MF : Il me semble que la poli­ti­sa­tion d’un intel­lec­tuel se fai­sait tra­di­tion­nel­le­ment à par­tir de deux choses : sa posi­tion d’intellectuel dans la socié­té bour­geoise, dans le sys­tème de la pro­duc­tion capi­ta­liste, dans l’idéologie qu’elle pro­duit ou impose (être exploi­té, réduit à la misère, reje­té, « mau­dit », accu­sé de sub­ver­sion, d’immoralité, etc.) ; son propre dis­cours en tant qu’il révé­lait une cer­taine véri­té, qu’il décou­vrait des rap­ports poli­tiques là où l’on n’en per­ce­vait pas. Ces deux formes de poli­ti­sa­tion n’étaient pas étran­gères l’une à l’autre, mais ne coïn­ci­daient pas non plus for­cé­ment. Il y avait le type du « mau­dit » et le type du « socia­liste ». Ces deux poli­ti­sa­tions se confon­dirent faci­le­ment en cer­tains moments de réac­tion vio­lente de la part du pou­voir, après 1848, après la Com­mune, après 1940 : l’intellectuel était reje­té, per­sé­cu­té au moment même où les « choses » appa­rais­saient dans leur « véri­té », au moment où il ne fal­lait pas dire que le roi était nu. L’intellectuel disait le vrai à ceux qui ne le voyaient pas encore et au nom de ceux qui ne pou­vaient pas le dire : conscience et élo­quence.
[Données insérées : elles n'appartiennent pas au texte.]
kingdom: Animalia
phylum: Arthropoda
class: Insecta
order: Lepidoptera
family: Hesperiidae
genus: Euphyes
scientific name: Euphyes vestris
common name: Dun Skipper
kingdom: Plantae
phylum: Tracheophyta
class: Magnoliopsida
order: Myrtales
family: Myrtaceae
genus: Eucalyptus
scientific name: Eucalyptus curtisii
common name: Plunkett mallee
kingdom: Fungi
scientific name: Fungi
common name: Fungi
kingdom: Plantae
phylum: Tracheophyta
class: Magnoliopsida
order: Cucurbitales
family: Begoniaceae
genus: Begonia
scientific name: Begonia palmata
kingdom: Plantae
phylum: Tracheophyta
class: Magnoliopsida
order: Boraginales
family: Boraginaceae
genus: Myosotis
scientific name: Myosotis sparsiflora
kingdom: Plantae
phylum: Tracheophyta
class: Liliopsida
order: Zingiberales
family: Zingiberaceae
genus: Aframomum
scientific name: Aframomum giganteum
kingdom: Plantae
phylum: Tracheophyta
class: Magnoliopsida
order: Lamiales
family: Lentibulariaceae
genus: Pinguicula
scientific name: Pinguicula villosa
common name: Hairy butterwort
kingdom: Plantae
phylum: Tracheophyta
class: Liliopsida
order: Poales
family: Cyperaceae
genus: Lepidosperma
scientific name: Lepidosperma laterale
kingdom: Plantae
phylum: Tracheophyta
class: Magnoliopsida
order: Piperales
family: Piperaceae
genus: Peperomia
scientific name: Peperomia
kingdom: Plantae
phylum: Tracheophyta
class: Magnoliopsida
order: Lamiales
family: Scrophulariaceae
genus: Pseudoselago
Or ce que les intel­lec­tuels ont décou­vert depuis la pous­sée récente, c’est que les masses n’ont pas besoin d’eux pour savoir ; elles savent par­fai­te­ment, clai­re­ment, beau­coup mieux qu’eux ; et elles le disent fort bien. Mais il existe un sys­tème de pou­voir qui barre, inter­dit, inva­lide ce dis­cours et ce savoir. Pou­voir qui n’est pas seule­ment dans les ins­tances supé­rieures de la cen­sure, mais qui s’enfonce très pro­fon­dé­ment, très sub­ti­le­ment dans tout le réseau de la socié­té. Eux-mêmes, intel­lec­tuels, font par­tie de ce sys­tème de pou­voir, l’idée qu’ils sont les agents de la « conscience » et du dis­cours fait elle-même par­tie de ce sys­tème. Le rôle de l’intellectuel n’est plus de se pla­cer « un peu en avant ou un peu à côté » pour dire la véri­té muette de tous ; c’est plu­tôt de lut­ter contre les formes de pou­voir là où il en est à la fois l’objet et l’instrument : dans l’ordre du « savoir », de la « véri­té », de la « conscience », du « dis­cours ».
C’est en cela que la théo­rie n’exprimera pas, ne tra­dui­ra pas, n’appliquera pas une pra­tique, elle est une pra­tique. Mais locale et régio­nale, comme vous le dites : non tota­li­sa­trice. Lutte contre le pou­voir, lutte pour le faire appa­raître et l’entamer là où il est le plus invi­sible et le plus insi­dieux. Lutte non pour une « prise de conscience » (il y a long­temps que la conscience comme savoir est acquise par les masses, et que la conscience comme sujet est prise, occu­pée par la bour­geoi­sie), mais pour la sape et la prise du pou­voir, à côté, avec tous ceux qui luttent pour elle, et non en retrait pour les éclai­rer. Une « théo­rie », c’est le sys­tème régio­nal de cette lutte.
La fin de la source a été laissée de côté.